Yeme bozukluklarının genel olarak batı ülkelerinde görüldüğüne inanılmakla birlikte, son yıllarda yapılan araştırmalar öteki toplumlarda da yaygın olarak görülen ve sıklıkla giderek artan bozukluklar olduğunu göstermiştir. Aneroksiya nevrozu ülkemizde de son yıllarda en çok araştırılan mevzu haline gelmiştir. Bu nevroz daha çok bayanlarda görülmektedir. Ergen ve genç bayanlardaki yaygınlığı %1-4 ortasındadır. Sosyokültürel yapı olarak orta ve üst sınıf kümede yaygın olarak görülmesini söz edilmesi ancak bu durumun giderek farklılaşması tartışma hususudur. İnce vücut yapısının idealleştirilmesi batı toplumlarında aneroksiya nevrozunun gelişmesine öncülük eden muhtemel temel etkenlerden biri olarak görülmektedir. Batı toplumlarında sık olduğuna dair var olan inanış, bayanın cinsiyet rolü, fizikî görünüme verilen değer, zayıf olmanın ülkü bir vücut imgesi olarak sunulması, toplumsal muvaffakiyet elde etmede kadınsı özelliklerin ve cinsel çekiciliğin bir araç haline gelmesi, insan vücudunun bir meta haline dönüşmesi ve yabancılaşma üzere değişkenlerle bağlı görülmektedir.(Kuğu ve ark. 2002)
Aneroksiya nevrozunda vücut algısında bozukluk olduğu yaygın kabul gören bir görüştür. Birtakım müellifler vücut algısı bozukluğunun patognomonik olmadığını ileri sürerken, kimi muharrirler ise temel belirleyici olduğunu, vücut algısında bozukluk aracılığıyla eşik altı olguların da tanınabileceğini öne sürmüşlerdir.(Kuruoğlu ve Arıkan 1995).
Tedavi nasıl olmalıdır?
a)Bilişsel ve Davranışçı Terapi:
Bireysel terapide (BDT), kişinin sorun yaratan otomatik kanılarına odaklanılmaktadır.

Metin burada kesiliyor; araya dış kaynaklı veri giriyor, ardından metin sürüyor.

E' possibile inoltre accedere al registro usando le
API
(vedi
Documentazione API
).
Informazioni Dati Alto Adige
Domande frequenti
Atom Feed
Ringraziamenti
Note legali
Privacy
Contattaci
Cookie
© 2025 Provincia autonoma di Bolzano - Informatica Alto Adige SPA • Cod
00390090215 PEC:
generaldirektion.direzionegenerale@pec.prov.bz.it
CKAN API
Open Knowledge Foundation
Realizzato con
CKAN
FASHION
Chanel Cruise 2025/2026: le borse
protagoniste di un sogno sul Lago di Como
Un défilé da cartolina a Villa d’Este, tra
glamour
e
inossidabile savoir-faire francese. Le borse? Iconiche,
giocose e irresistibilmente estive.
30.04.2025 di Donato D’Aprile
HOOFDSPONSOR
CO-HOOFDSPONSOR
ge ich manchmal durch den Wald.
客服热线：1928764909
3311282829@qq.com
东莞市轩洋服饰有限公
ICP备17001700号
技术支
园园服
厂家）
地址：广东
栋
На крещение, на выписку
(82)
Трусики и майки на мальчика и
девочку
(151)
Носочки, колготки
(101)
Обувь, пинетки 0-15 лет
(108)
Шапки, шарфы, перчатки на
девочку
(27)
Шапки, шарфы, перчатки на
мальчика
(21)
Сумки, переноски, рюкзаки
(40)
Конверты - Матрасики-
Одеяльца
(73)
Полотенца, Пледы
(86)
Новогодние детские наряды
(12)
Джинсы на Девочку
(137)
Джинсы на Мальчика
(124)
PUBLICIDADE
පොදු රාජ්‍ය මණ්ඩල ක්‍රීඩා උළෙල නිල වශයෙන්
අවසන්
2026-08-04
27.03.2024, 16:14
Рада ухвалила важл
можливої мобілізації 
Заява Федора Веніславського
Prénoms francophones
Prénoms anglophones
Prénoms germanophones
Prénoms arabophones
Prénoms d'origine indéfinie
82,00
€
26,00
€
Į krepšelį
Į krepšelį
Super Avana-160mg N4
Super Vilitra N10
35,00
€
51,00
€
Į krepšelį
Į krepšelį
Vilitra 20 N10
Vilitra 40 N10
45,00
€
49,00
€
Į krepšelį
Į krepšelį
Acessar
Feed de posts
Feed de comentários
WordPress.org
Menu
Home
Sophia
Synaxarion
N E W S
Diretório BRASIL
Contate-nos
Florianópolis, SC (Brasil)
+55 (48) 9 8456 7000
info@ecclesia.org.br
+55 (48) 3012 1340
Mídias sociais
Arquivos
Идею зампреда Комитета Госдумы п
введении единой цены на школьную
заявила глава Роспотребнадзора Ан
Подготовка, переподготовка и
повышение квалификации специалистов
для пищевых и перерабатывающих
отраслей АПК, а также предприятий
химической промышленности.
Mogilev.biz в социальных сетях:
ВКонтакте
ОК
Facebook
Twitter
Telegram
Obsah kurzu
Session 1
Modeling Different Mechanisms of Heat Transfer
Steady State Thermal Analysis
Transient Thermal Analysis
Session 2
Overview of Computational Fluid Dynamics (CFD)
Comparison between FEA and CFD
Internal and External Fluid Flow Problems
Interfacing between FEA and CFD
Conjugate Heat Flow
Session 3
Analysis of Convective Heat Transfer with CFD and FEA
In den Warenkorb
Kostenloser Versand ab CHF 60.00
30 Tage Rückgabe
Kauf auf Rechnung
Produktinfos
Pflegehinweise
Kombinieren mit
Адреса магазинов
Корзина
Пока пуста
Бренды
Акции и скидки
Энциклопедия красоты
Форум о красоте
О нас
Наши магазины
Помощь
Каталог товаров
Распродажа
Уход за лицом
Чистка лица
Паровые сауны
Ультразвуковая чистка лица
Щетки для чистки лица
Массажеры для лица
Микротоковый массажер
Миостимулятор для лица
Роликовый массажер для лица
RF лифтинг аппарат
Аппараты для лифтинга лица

Örneğin, yersem çok kilo alırım. Kilo alırsam; beğenilmem, onaylanmam üzere niyetler kişinin altta yatan değersizlik fikirlerinden ipuçları taşımaktadır. Bu nedenle BDT öncelikle bu fikirlerin yerine sağlıklı olanları koymayı maksatlar. Kişinin bedelsiz olmadığı, kilo verdiğinde insanların onu daha fazla onaylamayacağı konusunda farkındalık kazandırmak kıymetlidir. Şayet bu niyetler “zayıf olmamla insanların beni sevmesi ortasında bir temas yok” üzere niyetlere dönüşürse, kişi yemek yeme davranışını kısıtlamak zorunda kalmayacaktır. Bu da yeme davranışını otomatik olarak değiştirmek demektir. Bu süreçte kişinin tedavisini destekleyecek çevresel etmenler (iş yerindeki arkadaşları, ailesi) de kullanılabilmektedir. Hastane tedavisi ve BDT’nin birlikte uygulandığı bir çalışmada anoreksiya belirtilerinin azaldığı ve bu azalmanın 1 yıl daha devam ettiği bulunmuştur.
b)Aile Terapisi
Kişinin yeme davranışı ve kendiyle ilgili bir bozukluktan bahsediyoruz. Öyleyse bu süreçte ailenin rolü nedir? Yapılan çalışmalar anoreksiya nervozalı şahısların aile içi bağlarında sorunlar olduğunu ortaya koymaktadır. Tahminen de bu yüzden ergenlikte en çok karşılaşılan durumlardan bir ailevi sorunlardır.